Il ministro vuol porre un tetto alle classi.
Mi metterebbe in difficoltà. E non soltanto perché comporre una classe è un esercizio delicato. Bisogna tenere conto di molti fattori, e quello della nazionalità non è il principale. Anche perché, cosa vuol dire? I ragazzi di origine straniera hanno storie diversissime: c'è chi è nato in Italia, chi ha frequentato qui le scuole elementari, e, certo, c'è anche chi arriva il giorno prima dell'apertura della scuola e non sa una parola di italiano
E allora?
E allora le scuole si sono attrezzate da tempo. Devo dire in completa solitudine. Il primo livello è ovviamente quello dell'alfabetizzazione, si valuta il livello di ciascuno, poi si fa un lavoro quasi ad personam per ottenere un livello adeguato per cominciare l'anno scolastico. Ma questo aspetto, che forse è quello che fa più paura, è in realtà il meno complicato: i ragazzi sono malleabili, imparano la lingua velocemente, soprattutto stando a contatto con i loro pari. E' su altri livelli che la scuola di oggi deve impegnarsi. Una scuola che sì è diventata «multiculturale», ma la cui complessità è oggi determinata da molti altri elementi.
Cosa intende?
Se devo pensare alle difficoltà relazionali che ogni anno un dirigente scolastico e gli insegnanti devono affrontare non mi vengono in mente i ragazzi di origine straniera. Penso invece ai ragazzi, italiani o stranieri, che vengono da famiglie disastrate, che si sentono abbandonati e soli, oppure troppo pressati da aspettative più grandi di loro. Di fronte a questi problemi la didattica interculturale può essere addirittura un'opportunità.
Perché?
Perché bene o male ti porta a proporre progetti, a mettere in campo strumenti nuovi, a proporre un cambiamento del punto di vista, a lavorare sulle identità. Non mi piace la retorica, ma davvero se è possibile lavorare con i ragazzi stranieri allora la scuola diventa più ricca e interessante per tutti.

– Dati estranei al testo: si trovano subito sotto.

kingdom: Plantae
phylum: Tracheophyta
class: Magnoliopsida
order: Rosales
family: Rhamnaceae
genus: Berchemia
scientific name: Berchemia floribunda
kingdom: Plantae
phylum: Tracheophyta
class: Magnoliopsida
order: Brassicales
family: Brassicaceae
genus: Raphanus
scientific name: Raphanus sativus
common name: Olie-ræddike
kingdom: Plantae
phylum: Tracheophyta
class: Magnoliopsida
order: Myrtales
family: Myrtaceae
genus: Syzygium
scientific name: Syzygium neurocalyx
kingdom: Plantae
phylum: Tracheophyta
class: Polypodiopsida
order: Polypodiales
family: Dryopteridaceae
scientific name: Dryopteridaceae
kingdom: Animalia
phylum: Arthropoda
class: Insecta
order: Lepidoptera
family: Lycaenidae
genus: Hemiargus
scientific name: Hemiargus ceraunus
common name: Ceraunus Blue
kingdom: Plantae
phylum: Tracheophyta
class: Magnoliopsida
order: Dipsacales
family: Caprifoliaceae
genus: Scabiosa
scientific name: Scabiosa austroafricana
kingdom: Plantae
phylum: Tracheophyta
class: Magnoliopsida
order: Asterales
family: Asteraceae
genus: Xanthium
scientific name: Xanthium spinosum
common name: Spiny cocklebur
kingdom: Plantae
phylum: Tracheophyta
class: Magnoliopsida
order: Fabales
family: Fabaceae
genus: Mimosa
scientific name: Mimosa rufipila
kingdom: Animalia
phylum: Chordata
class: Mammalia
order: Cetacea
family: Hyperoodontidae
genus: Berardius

Ma è possibile farlo questo lavoro?
E' dura. Soprattutto a causa di uno «stile» del sistema italiano con cui è difficile fare i conti: presenti un progetto e ti rispondono dopo mesi, pretendono a quel punto una rendicontazione nel giro di trenta giorni. Spesso è tutto molto raffazzonato e sincopato, distante anni luce dal livello di professionalità che la scuola di oggi richiederebbe.
Quest'anno avete sfondato il tetto del 30%?
Sì, abbiamo una classe di tempo prolungato con il 40% di alunni stranieri.
Come mai?
Non è stata una scelta, possiamo avere solo una classe a tempo prolungato e gli stranieri ne fanno più richiesta.
Come si comporterà con questa classe?
Metteremo in campo molti progetti. Ma non perché ci sono alunni stranieri. Bensì perché credo nell'importanza dello stare a scuola e dei tempi distesi nell'insegnamento. Ma fare tutto questo è sempre più complicato. Quest'anno, in controtendenza rispetto alla media nazionale, abbiamo un aumento delle classi. Ma invece di avere un insegnante di lettere in più, alla fine in organico ne abbiamo avuto uno di meno.